Бывший казначей прошел в свое помещение, не дожидаясь ответа ученого, но Абу-Али понял, что с этих пор должен считать свое пребывание в крепости не заключением, а заботой о сохранении его жизни, проявленной повелителем.
Делать было нечего, приходилось терпеть ту паутину коварства, которую неустанно плел лукавый Тадж-ул-Мулк, тем более что Абу-Али не в силах был в чем-нибудь помешать ему.
Во время мирных переговоров Абу-Али виделся с повелителем Исфагана только во дворце, в присутствии множества людей. Тадж-ул-Мулк сделал все, чтобы не допустить их встречи с глазу на глаз.
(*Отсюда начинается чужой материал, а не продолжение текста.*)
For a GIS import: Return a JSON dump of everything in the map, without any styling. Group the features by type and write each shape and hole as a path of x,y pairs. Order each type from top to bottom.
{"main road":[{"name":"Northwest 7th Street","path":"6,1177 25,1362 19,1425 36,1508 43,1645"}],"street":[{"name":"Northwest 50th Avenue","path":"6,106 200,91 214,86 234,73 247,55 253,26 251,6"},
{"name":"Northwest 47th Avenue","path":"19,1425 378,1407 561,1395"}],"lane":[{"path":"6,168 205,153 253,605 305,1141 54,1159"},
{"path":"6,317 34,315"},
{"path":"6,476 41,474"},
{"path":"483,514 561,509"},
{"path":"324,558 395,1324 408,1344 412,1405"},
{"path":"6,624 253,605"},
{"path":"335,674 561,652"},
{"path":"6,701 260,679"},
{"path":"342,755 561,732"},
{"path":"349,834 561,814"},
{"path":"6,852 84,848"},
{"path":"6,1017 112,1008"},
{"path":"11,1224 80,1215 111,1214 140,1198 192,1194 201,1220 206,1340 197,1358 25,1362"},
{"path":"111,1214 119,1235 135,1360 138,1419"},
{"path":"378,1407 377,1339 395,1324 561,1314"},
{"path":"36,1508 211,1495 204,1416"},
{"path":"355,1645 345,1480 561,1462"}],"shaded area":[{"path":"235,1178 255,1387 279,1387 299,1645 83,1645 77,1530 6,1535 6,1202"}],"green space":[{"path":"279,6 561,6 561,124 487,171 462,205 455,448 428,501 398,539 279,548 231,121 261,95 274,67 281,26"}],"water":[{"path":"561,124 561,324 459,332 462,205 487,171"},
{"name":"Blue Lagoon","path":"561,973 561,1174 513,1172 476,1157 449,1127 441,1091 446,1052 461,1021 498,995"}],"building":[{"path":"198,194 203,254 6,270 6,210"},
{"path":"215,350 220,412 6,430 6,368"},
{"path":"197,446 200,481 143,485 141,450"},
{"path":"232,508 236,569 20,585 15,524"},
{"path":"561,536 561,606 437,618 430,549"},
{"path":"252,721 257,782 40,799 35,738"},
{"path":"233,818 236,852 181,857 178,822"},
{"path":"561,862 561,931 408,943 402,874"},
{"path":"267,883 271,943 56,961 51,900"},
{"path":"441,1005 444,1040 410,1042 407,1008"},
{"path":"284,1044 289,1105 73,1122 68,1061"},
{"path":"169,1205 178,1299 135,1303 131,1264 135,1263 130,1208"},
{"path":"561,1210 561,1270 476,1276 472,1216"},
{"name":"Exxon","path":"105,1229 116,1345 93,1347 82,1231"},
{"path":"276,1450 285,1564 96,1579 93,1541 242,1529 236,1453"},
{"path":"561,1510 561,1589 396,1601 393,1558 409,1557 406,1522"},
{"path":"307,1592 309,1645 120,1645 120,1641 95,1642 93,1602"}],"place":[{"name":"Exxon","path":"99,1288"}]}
Однако знаки уважения, проявленные победителем по отношению к ученому, показали всю бесполезность ухищрений бывшего казначея.
Через доверенного человека исфаганский эмир передал Абу-Али несколько приветственных слов и просьбу подождать его возвращения из похода на соседние владения, когда он сможет, наконец, с честью принять у себя дорогого гостя.
Благоволение Ала-уд-Давла к ученому было отмечено в придворном мире Хамадана.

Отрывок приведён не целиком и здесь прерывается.